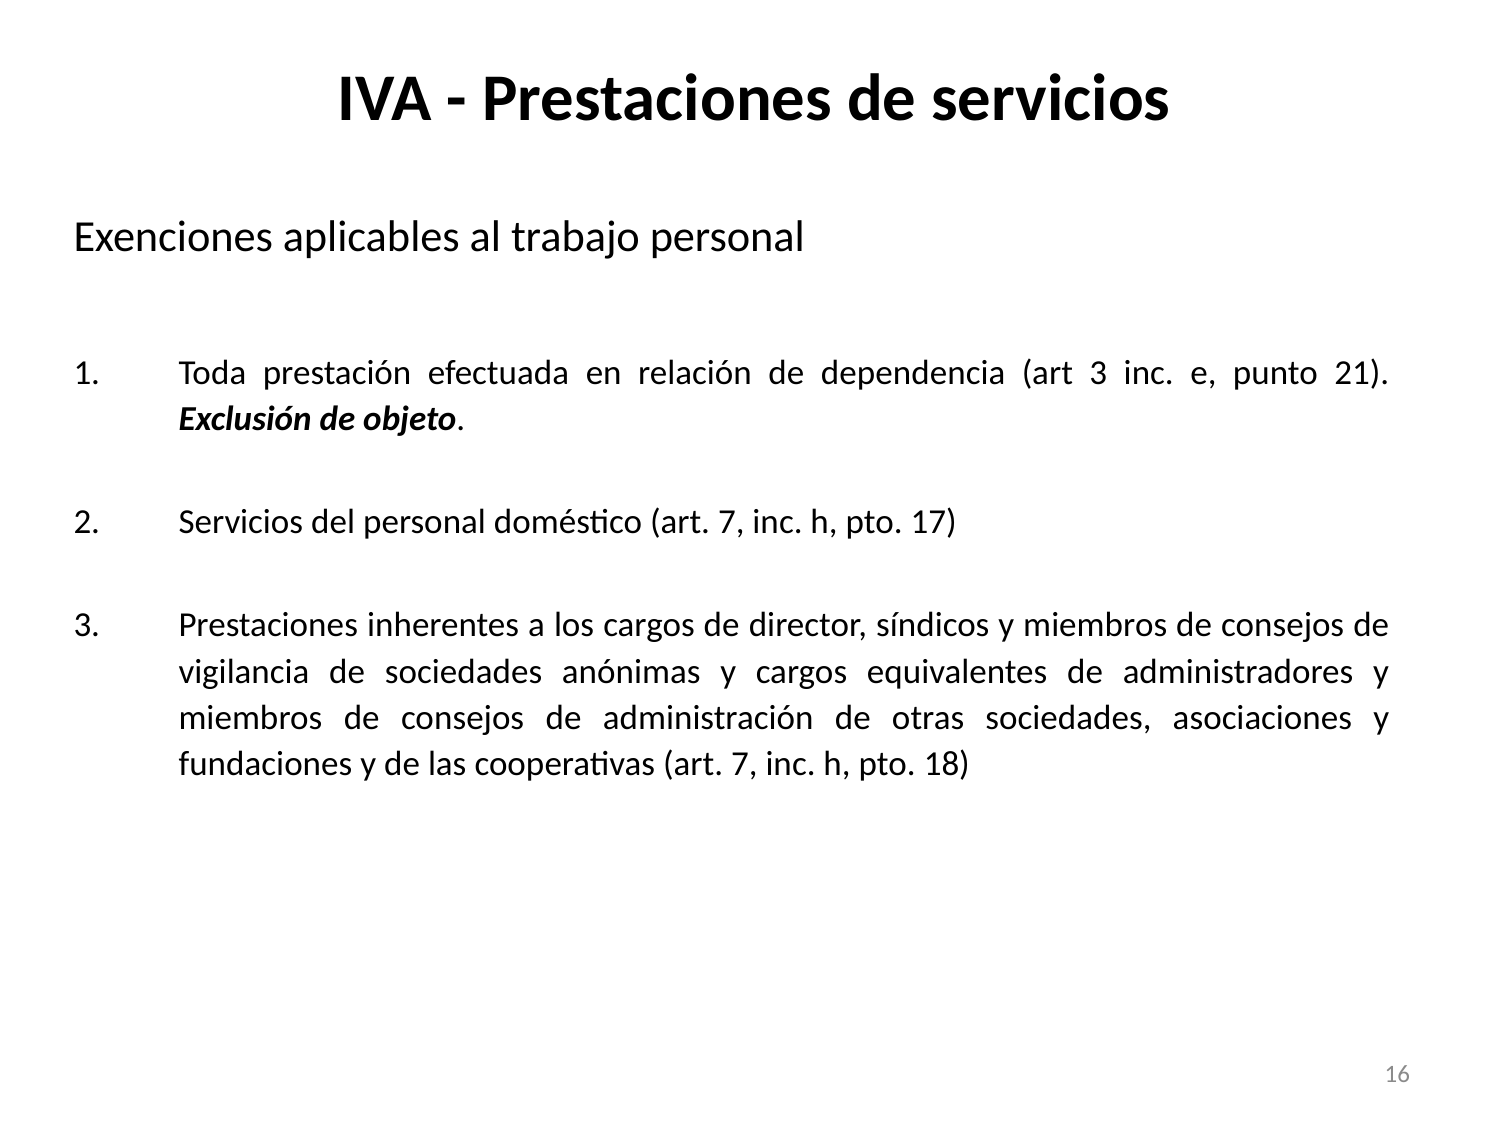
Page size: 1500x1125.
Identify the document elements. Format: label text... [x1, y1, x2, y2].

title IVA - Prestaciones de servicios [117, 0, 1393, 188]
slide_number 16 [1074, 1042, 1425, 1103]
list Exenciones aplicables al trabajo personal Toda prestación efectuada en relación de dependencia (art 3 inc. e, punto 21). Exclusión de objeto. Servicios del personal doméstico (art. 7, inc. h, pto. 17) Prestaciones inherentes a los cargos de director, síndicos y miembros de consejos de vigilancia de sociedades anónimas y cargos equivalentes de administradores y miembros de consejos de administración de otras sociedades, asociaciones y fundaciones y de las cooperativas (art. 7, inc. h, pto. 18) [58, 199, 1406, 997]
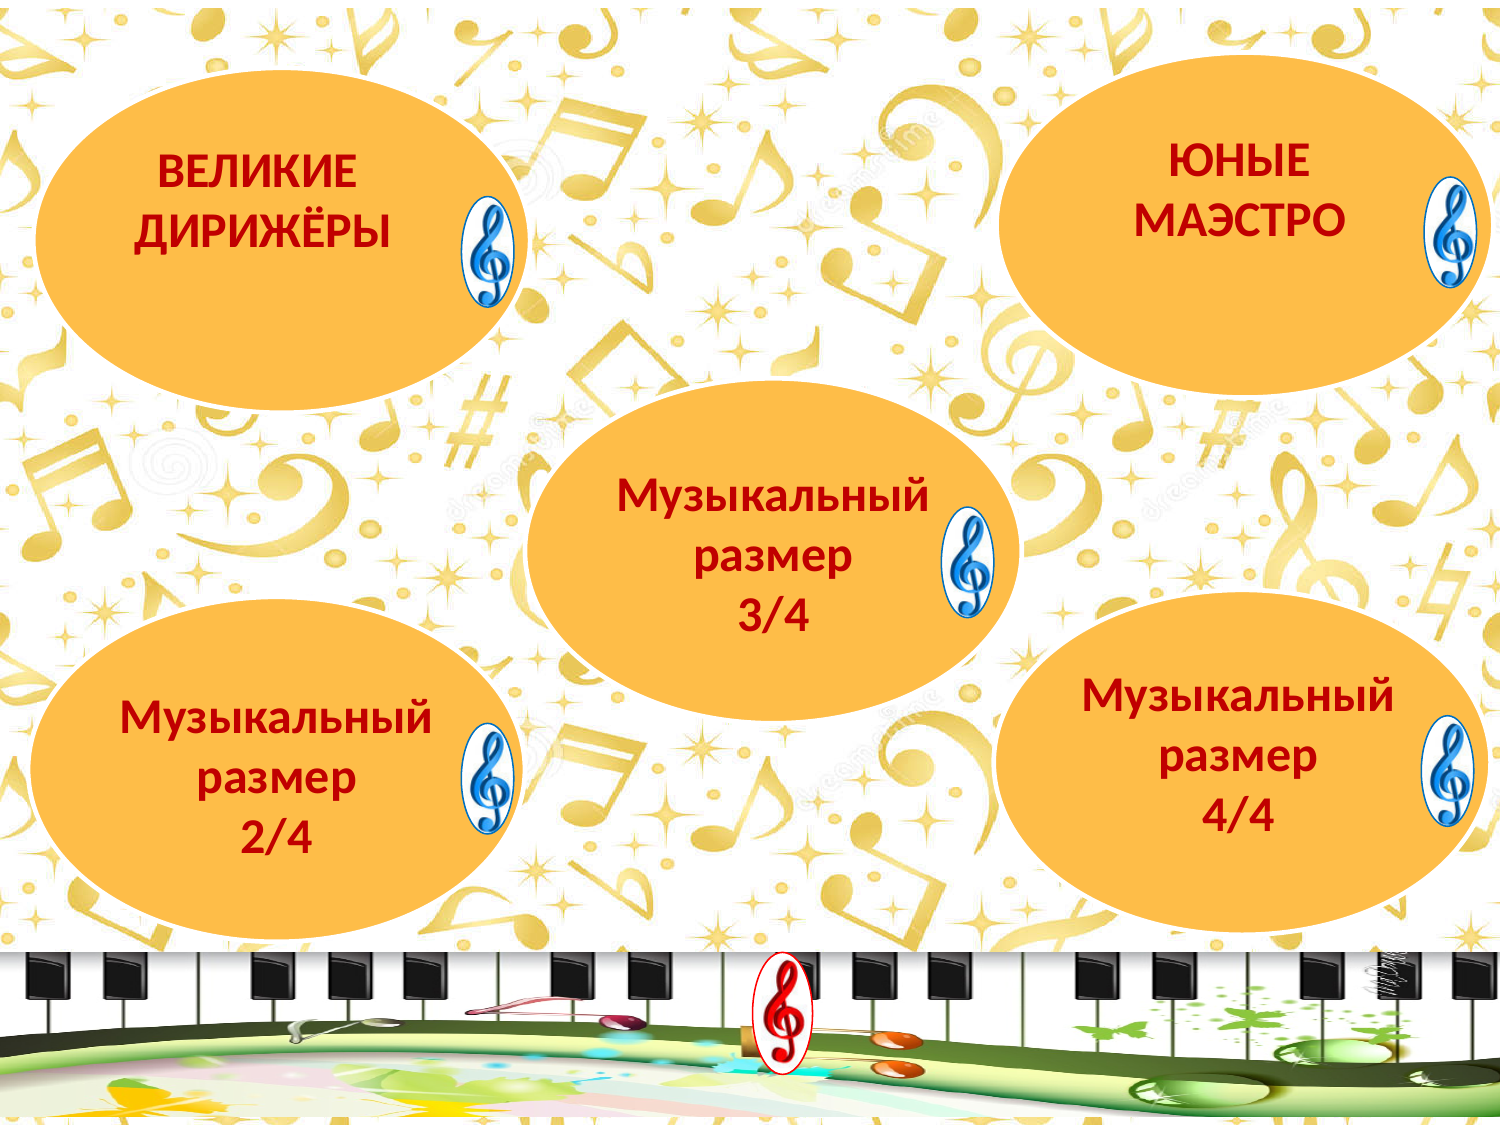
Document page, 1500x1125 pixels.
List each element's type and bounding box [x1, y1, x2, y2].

picture [941, 507, 994, 618]
picture [461, 723, 514, 834]
picture [667, 283, 833, 1125]
picture [1424, 177, 1477, 288]
list [0, 8, 1500, 1125]
picture [1421, 715, 1474, 827]
picture [461, 196, 514, 308]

• **Task brief**
Every line from the one containing "Document page, 1500x1125 pixels." through the end of the entries above must be echoed exactly, with both ends kept.

• **Result**
Document page, 1500x1125 pixels.
List each element's type and bounding box [x1, y1, x2, y2].

picture [941, 507, 994, 618]
picture [461, 723, 514, 834]
picture [667, 283, 833, 1125]
picture [1424, 177, 1477, 288]
list [0, 8, 1500, 1125]
picture [1421, 715, 1474, 827]
picture [461, 196, 514, 308]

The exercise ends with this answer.